PolicyBrief
S. 1720
119th CongressMay 12th 2025
Due Process Continuity of Care Act
IN COMMITTEE

The Due Process Continuity of Care Act ends the Medicaid ban for pre-trial inmates and provides grants for states to plan for this coverage expansion.

Bill Cassidy
R

Bill Cassidy

Senator

LA

LEGISLATION

Pre-Trial Inmates Get Medicaid Back: New Law Ends Coverage Ban 60 Days After Signing

This new legislation, the Due Process Continuity of Care Act, makes a critical change to how Medicaid works for people who are in jail waiting for their day in court. Currently, if you’re an "inmate in a public institution," your Medicaid coverage is automatically cut off. This bill strikes that ban for anyone who is in custody pending disposition of charges—meaning they haven’t been convicted yet. For people relying on Medicaid for chronic conditions, mental health services, or addiction treatment, this is a massive shift. The change kicks in fast: services provided 60 days after the bill is signed will be covered.

The End of the Coverage Cliff

Think about the practical impact here. If someone is arrested and detained pre-trial, they are legally presumed innocent. But until now, being detained meant losing access to essential care, creating a major public health issue when they were eventually released. If a person with diabetes or a severe opioid use disorder loses their coverage, their health crisis doesn't pause just because they are in lockup. Section 2 of this Act ensures that Medicaid can pay for the necessary medical services while they are detained, preventing a gap in care that often leads to costly emergency room visits or fatal relapses upon release. By January 2, 2026, states will no longer be allowed to simply terminate a person’s Medicaid eligibility just because they are incarcerated, although they can still suspend it under certain conditions.

$50 Million to Fix the System

It’s one thing to say coverage is restored; it’s another to make sure the system can actually deliver. That’s where Section 3 comes in, authorizing up to $50 million in federal planning grants to help states get their ducks in a row. States must apply for this money by showing the Secretary of Health and Human Services exactly how they plan to handle this new patient population. This isn't just a simple cash handout; states have to deliver a detailed plan.

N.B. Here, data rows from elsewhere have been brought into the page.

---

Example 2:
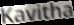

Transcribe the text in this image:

Kavitha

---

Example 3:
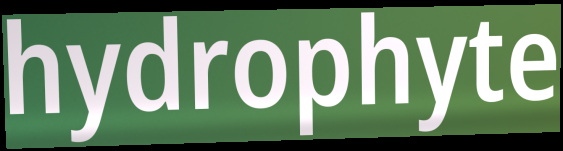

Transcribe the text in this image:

hydrophyte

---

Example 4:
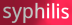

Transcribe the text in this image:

syphilis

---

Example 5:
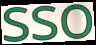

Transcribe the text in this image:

sso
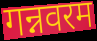
गन्नवरम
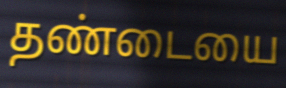
தண்டையை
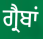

To secure the grant, states must commit to several key actions. First, they need to figure out what care is actually needed by the pre-trial population—a formal needs assessment. Second, and perhaps most importantly, they must develop a sustainability plan to ensure there are enough Medicaid-enrolled doctors and specialists available, particularly for behavioral health and addiction treatment. This means working with law enforcement, jail officials, and healthcare providers to build a reliable network. They also have to plan for the necessary infrastructure, like setting up electronic health record (EHR) systems so that jails, clinics, and telehealth providers can actually bill Medicaid correctly for the services rendered.

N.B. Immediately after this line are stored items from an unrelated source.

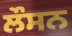
ਲੌਸਨ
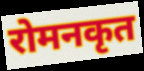
रोमनकृत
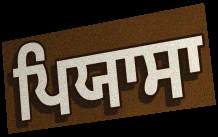
ਪਿਯਾਸਾ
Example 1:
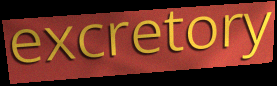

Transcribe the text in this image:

excretory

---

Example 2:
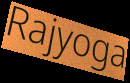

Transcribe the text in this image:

Rajyoga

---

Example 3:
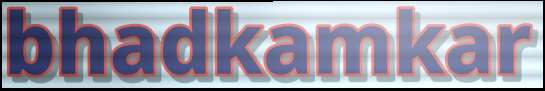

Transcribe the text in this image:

bhadkamkar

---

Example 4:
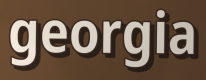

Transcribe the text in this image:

georgia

The Real-World Challenge: Making It Stick

While the goal is solid—continuity of care for a vulnerable group—the implementation is where things get tricky. The federal grants are great for planning, but the long-term cost of actually providing these services will eventually fall to state budgets. State Medicaid agencies will have to manage a complex new group of patients whose care is split between the correctional facility and external providers, creating administrative headaches for billing and coordination. Furthermore, the requirement for a "sustainability plan" to recruit "enough" providers is fairly vague. If a state submits a plan that looks good on paper but doesn't actually result in adequate provider networks, the intended benefit—access to care—will be lost. This means the success of the Act hinges on states using these planning grants effectively to build robust networks, especially for specialized care like addiction treatment, which is already hard to access in many areas.